Enterovirus infection can lead to acute liver failure and there has been a recent case report of two neonates who received liver transplantation after enterovirus infection with 100% survival.¹⁹ Enterovirus can also lead to neurological sequelae. Magnetic resonance imaging of the brain should be considered at 4-6 weeks to look for white matter changes.^20,21

Discussion/learning points

From our case review, it is evident that congenital enterovirus infection is uncommon. We had five cases over a period of 10 years. However, early recognition is crucial as it can be fatal, especially if associated with myocarditis. Our review supports that early index of suspicion is key to swift diagnosis and effective management. Two of our infants who were critically unwell also had associated coagulopathy and thrombocytopenia. Viral pathology was considered as a differential but blood/CSF samples for viral PCR from our hospital are sent to a reference laboratory and results can take 48-72 hours. Liaising with the laboratory when tests are urgent is therefore vital. It also highlights the importance of close communication with the obstetric team. Mothers of both cases 4 and 5 were under investigation for pyrexia of unknown origin and, although they had had multiple tests including a viral screen, enterovirus had not been specifically looked for.

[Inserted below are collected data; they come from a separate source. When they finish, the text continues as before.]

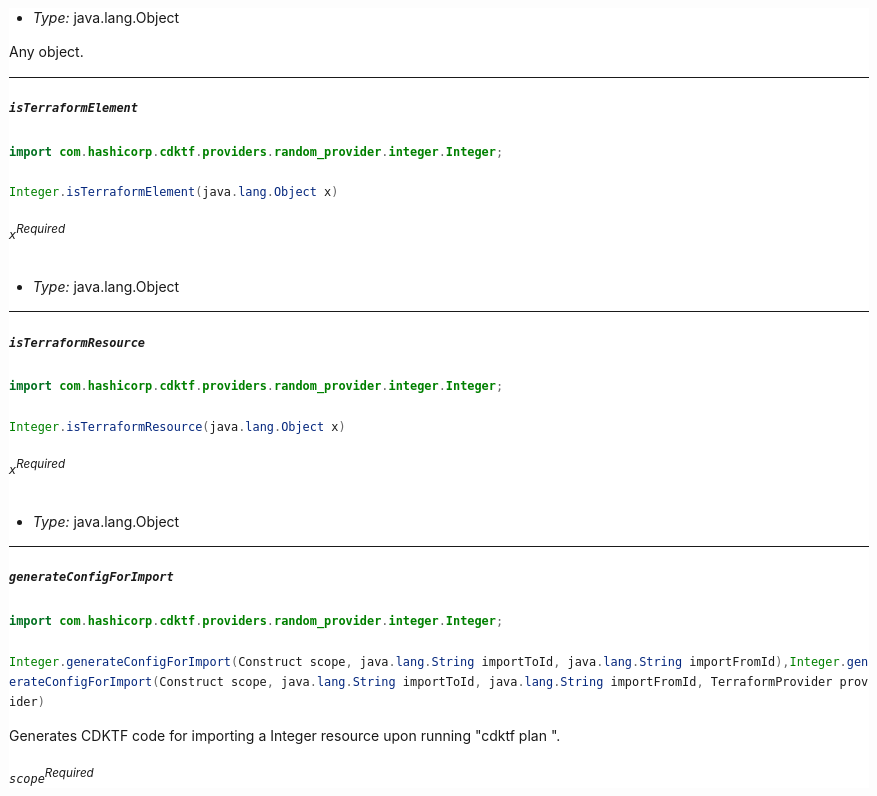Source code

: - *Type:* java.lang.Object

Any object.

---

##### `isTerraformElement` <a name="isTerraformElement" id="@cdktf/provider-random.integer.Integer.isTerraformElement"></a>

```java
import com.hashicorp.cdktf.providers.random_provider.integer.Integer;

Integer.isTerraformElement(java.lang.Object x)
```

###### `x`<sup>Required</sup> <a name="x" id="@cdktf/provider-random.integer.Integer.isTerraformElement.parameter.x"></a>

- *Type:* java.lang.Object

---

##### `isTerraformResource` <a name="isTerraformResource" id="@cdktf/provider-random.integer.Integer.isTerraformResource"></a>

```java
import com.hashicorp.cdktf.providers.random_provider.integer.Integer;

Integer.isTerraformResource(java.lang.Object x)
```

###### `x`<sup>Required</sup> <a name="x" id="@cdktf/provider-random.integer.Integer.isTerraformResource.parameter.x"></a>

- *Type:* java.lang.Object

---

##### `generateConfigForImport` <a name="generateConfigForImport" id="@cdktf/provider-random.integer.Integer.generateConfigForImport"></a>

```java
import com.hashicorp.cdktf.providers.random_provider.integer.Integer;

Integer.generateConfigForImport(Construct scope, java.lang.String importToId, java.lang.String importFromId),Integer.generateConfigForImport(Construct scope, java.lang.String importToId, java.lang.String importFromId, TerraformProvider provider)
```

Generates CDKTF code for importing a Integer resource upon running "cdktf plan <stack-name>".

###### `scope`<sup>Required</sup> <a name="scope" id="@cdktf/provider-random.integer.Integer.generateConfigForImport.parameter.scope"></a>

This review highlights the importance of early echocardiography in infants with suspected enterovirus infection to assess cardiac function, early inotropic support and that early referral to an ECMO centre should be considered if an echocardiogram shows signs of myocarditis and poor cardiac contractility. Unfortunately, case 4 deteriorated too rapidly – before ECMO was considered a treatment option. Finally, although data are limited, immunoglobulins have been shown to improve outcome if given early. In case 4, immunoglobulins were given empirically. In the event of a high index of suspicion for enterovirus without a positive confirmed result, especially with multi-system involvement, high dose immunoglobulins should be given at the earliest point and ideally within the first three days of the illness.